Some may recall that the Center for Justice & Democracy's project, Americans for Insurance Reform (AIR), set up a toll-free insurance hotline on September 12, 2005 – days after Hurricane Katrina - to monitor a huge number of hurricane-related insurance complaints. Some of these cases ended up in an AIR report called The Insurance Industry’s Troubling Response To Hurricane Katrina, detailing “a significant pattern of callousness, unfairness, and generally inept performance by many companies. In some cases, insurers’ conduct worsened the suffering of policyholders, many of whom were left hungry and homeless by the hurricane.”

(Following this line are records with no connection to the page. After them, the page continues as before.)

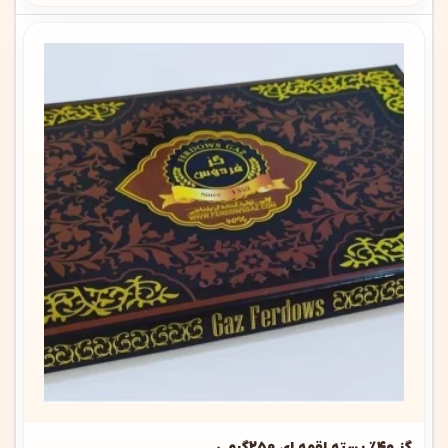
گز ۴۰٪ پسته لقمه ای 250گرمی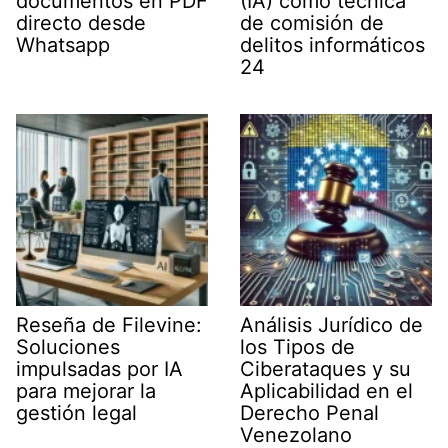
documentos en PDF
(IA) como técnica
directo desde
de comisión de
Whatsapp
delitos informáticos
24
Reseña de Filevine:
Análisis Jurídico de
Soluciones
los Tipos de
impulsadas por IA
Ciberataques y su
para mejorar la
Aplicabilidad en el
gestión legal
Derecho Penal
Venezolano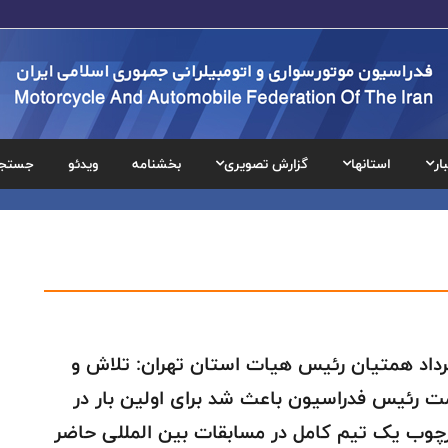
ار
استانها
گزارش تصویری
بخشنامه
ویدئو
جستج
داد همتیان رئیس هیات استان تهران: تلاش و
 رئیس فدراسیون باعث شد برای اولین بار در
چوب یک تیم کامل در مسابقات بین المللی حاضر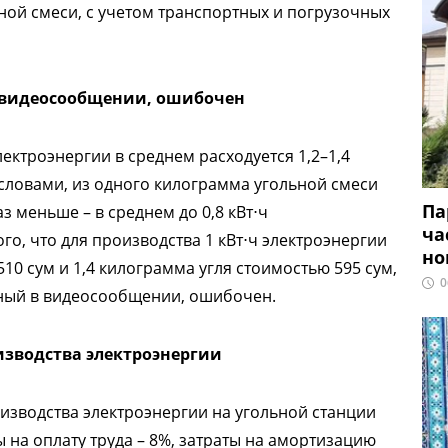
ной смеси, с учетом транспортных и погрузочных
 видеосообщении, ошибочен
лектроэнергии в среднем расходуется 1,2–1,4
словами, из одного килограмма угольной смеси
Па
аз меньше – в среднем до 0,8 кВт⋅ч
ча
го, что для производства 1 кВт⋅ч электроэнергии
но
510 сум и 1,4 килограмма угля стоимостью 595 сум,
0
нный в видеосообщении, ошибочен.
изводства электроэнергии
оизводства электроэнергии на угольной станции
ы на оплату труда – 8%, затраты на амортизацию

Well, the stories never got much better and it is now particularly painful to see new stories like these.
Like, in an absurdly unfair turn of events, courageous insurance-industry whistleblowers Cori and Kerri Rigsby, former Katrina insurance adjusters, were told they must page $65,000 to their former employer, E.A. Renfroe, which had sued them after their allegations of widespread fraud went public. One ABC News 20/20 segment “detailed the Rigsbys' claims that State Farm cheated many Mississippi policyholders whose homes were destroyed by Hurricane Katrina.” These women are heroes.
And here’s another. Remember that horrible class action bill that Congress passed in 2005? (Some background about class actions here.) Well, now this law is haunting - and hurting - Katrina victims.
Specifically, an anti-trust case against major insurance companies for price-fixing and low-balling hurricane Katrina and Rita claims, which was originally brought in state court because state laws were at issue, was thrown into federal court by the insurance companies - and apparently will now stay there thanks to the dumb federal class action law.
Will Gulf Coast policyholders ever get a break here?